When you spot the word "LIST" in a line of the data below, copy that line.

-- SOURCE MATERIAL follows --

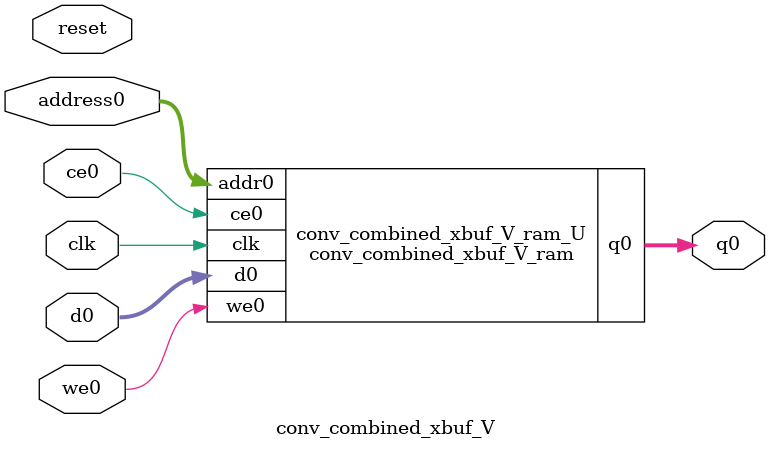
<source format=v>
`timescale 1 ns / 1 ps
module conv_combined_xbuf_V_ram (addr0, ce0, d0, we0, q0,  clk);

parameter DWIDTH = 16;
parameter AWIDTH = 9;
parameter MEM_SIZE = 512;

input[AWIDTH-1:0] addr0;
input ce0;
input[DWIDTH-1:0] d0;
input we0;
output reg[DWIDTH-1:0] q0;
input clk;

reg [DWIDTH-1:0] ram[0:MEM_SIZE-1];




always @(posedge clk)  
begin 
    if (ce0) begin
        if (we0) 
            ram[addr0] <= d0; 
        q0 <= ram[addr0];
    end
end


endmodule

`timescale 1 ns / 1 ps
module conv_combined_xbuf_V(
    reset,
    clk,
    address0,
    ce0,
    we0,
    d0,
    q0);

parameter DataWidth = 32'd16;
parameter AddressRange = 32'd512;
parameter AddressWidth = 32'd9;
input reset;
input clk;
input[AddressWidth - 1:0] address0;
input ce0;
input we0;
input[DataWidth - 1:0] d0;
output[DataWidth - 1:0] q0;



conv_combined_xbuf_V_ram conv_combined_xbuf_V_ram_U(
    .clk( clk ),
    .addr0( address0 ),
    .ce0( ce0 ),
    .we0( we0 ),
    .d0( d0 ),
    .q0( q0 ));

endmodule


</source>
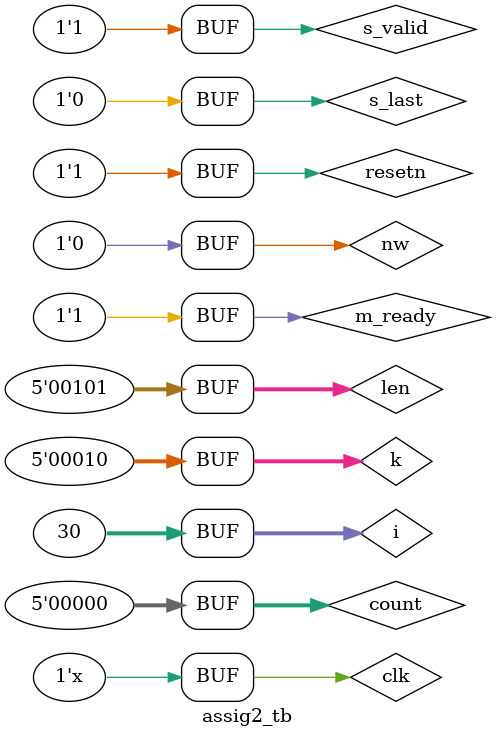
<source format=v>
`timescale 1ns / 1ps


module assig2_tb();
reg clk, resetn;
  reg [7:0]s_data;
  reg s_valid, s_last;
 wire  s_ready;
  
 wire [7:0]m_data;
 wire m_valid;
  wire m_last;
 reg m_ready;
reg [4:0]k,len,count;
  reg nw;integer i,j;
assig_2 dut(clk, resetn,s_data,s_valid, s_last,s_ready,m_data,m_valid,
m_last,m_ready,k,len,nw);
 always #5 clk=~clk;
 initial begin
   clk<=1;count=0;
   resetn<=0;m_ready<=0;
   #10;
   resetn<=1;m_ready<=1;
 end
/* initial begin
 m_ready=1;
  repeat(2)@(posedge clk) m_ready=0;
     repeat(5)@(posedge clk) m_ready=1;
     repeat(2)@(posedge clk) m_ready=0;
     repeat(5)@(posedge clk) m_ready=1;
     repeat(2) @(posedge clk) m_ready=0;
     repeat(4)@(posedge clk) m_ready=1;
      repeat(2) @(posedge clk) m_ready=0;
       repeat(5)@(posedge clk) m_ready=1;
 end*/
 
 initial begin
 len=5'd5;
 //len=10;
     for(i=0;i<30;i=i+1)
      
         begin
           s_data<=$urandom%10;
          // s_valid<=1;
            #10;
            if(i>4 && i<10)
            s_valid<=1;
            else
            s_valid<=1;
           if(i==len-1 || i==2*len-1 || i==3*len-1 ) begin
              s_last<=1;//k=i-;
           end
         else begin
         // k=2;
           s_last<=0;end
            if(i==1)
       k<=3;
           if(i==len) begin
               k<=2;
             //nw=1;
           end
          // end
          // end
           
          /*always@(i)
          begin 
           if(i%len==0 && i!=0 )//|| count<=k)
           begin
           for(j=0;j<2;j=j+1) 
           nw<=1;
           #10; 
           //count<=count+1;
           end
           else begin
           nw<=0;
           //count<=0;
           end*/
          
          if(i==len || i==len+1 || i==len+2 || i==len+3 || i==2*len || i==2*len+1 
          || i==3*len || i==3*len+1 || i==3*len+2)// || i==2*len+3)
             nw<=1;
           else
             nw=0;
          end
 end
endmodule

</source>
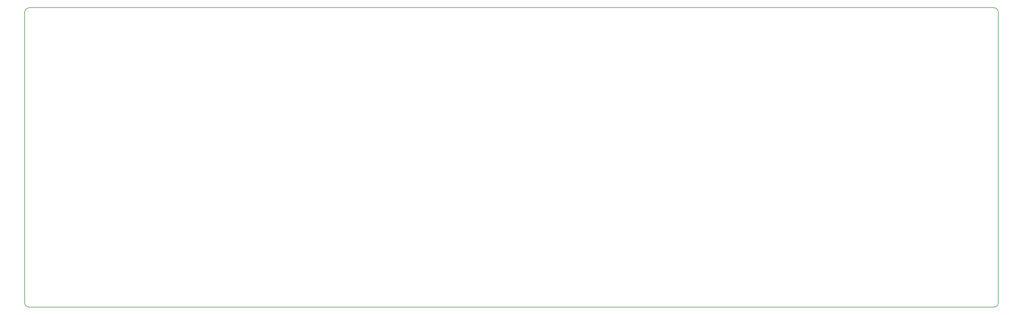
<source format=gbr>
G04 #@! TF.GenerationSoftware,KiCad,Pcbnew,(5.1.9-0-10_14)*
G04 #@! TF.CreationDate,2021-04-10T11:07:08+01:00*
G04 #@! TF.ProjectId,Draytronics-Elise-PCB V1,44726179-7472-46f6-9e69-63732d456c69,rev?*
G04 #@! TF.SameCoordinates,Original*
G04 #@! TF.FileFunction,Profile,NP*
%FSLAX46Y46*%
G04 Gerber Fmt 4.6, Leading zero omitted, Abs format (unit mm)*
G04 Created by KiCad (PCBNEW (5.1.9-0-10_14)) date 2021-04-10 11:07:08*
%MOMM*%
%LPD*%
G01*
G04 APERTURE LIST*
G04 #@! TA.AperFunction,Profile*
%ADD10C,0.200000*%
G04 #@! TD*
G04 APERTURE END LIST*
D10*
X328618145Y-118178614D02*
G75*
G02*
X327120800Y-119669992I-1461065J-30446D01*
G01*
X327120790Y-26218270D02*
G75*
G02*
X328615040Y-27678380I33750J-1460110D01*
G01*
X24823420Y-27678380D02*
G75*
G02*
X26283920Y-26217880I1460500J0D01*
G01*
X26281380Y-119672155D02*
G75*
G02*
X24820880Y-118198900I0J1460555D01*
G01*
X26283920Y-26217880D02*
X327120790Y-26218270D01*
X24820880Y-118198900D02*
X24823420Y-27678380D01*
X327120800Y-119669992D02*
X26281380Y-119672155D01*
X328615040Y-27678380D02*
X328619800Y-118178580D01*
M02*

</source>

-- SOURCE MATERIAL concluded --

▶ **FINISHED EXERCISE**
G04 APERTURE LIST*
G04 APERTURE END LIST*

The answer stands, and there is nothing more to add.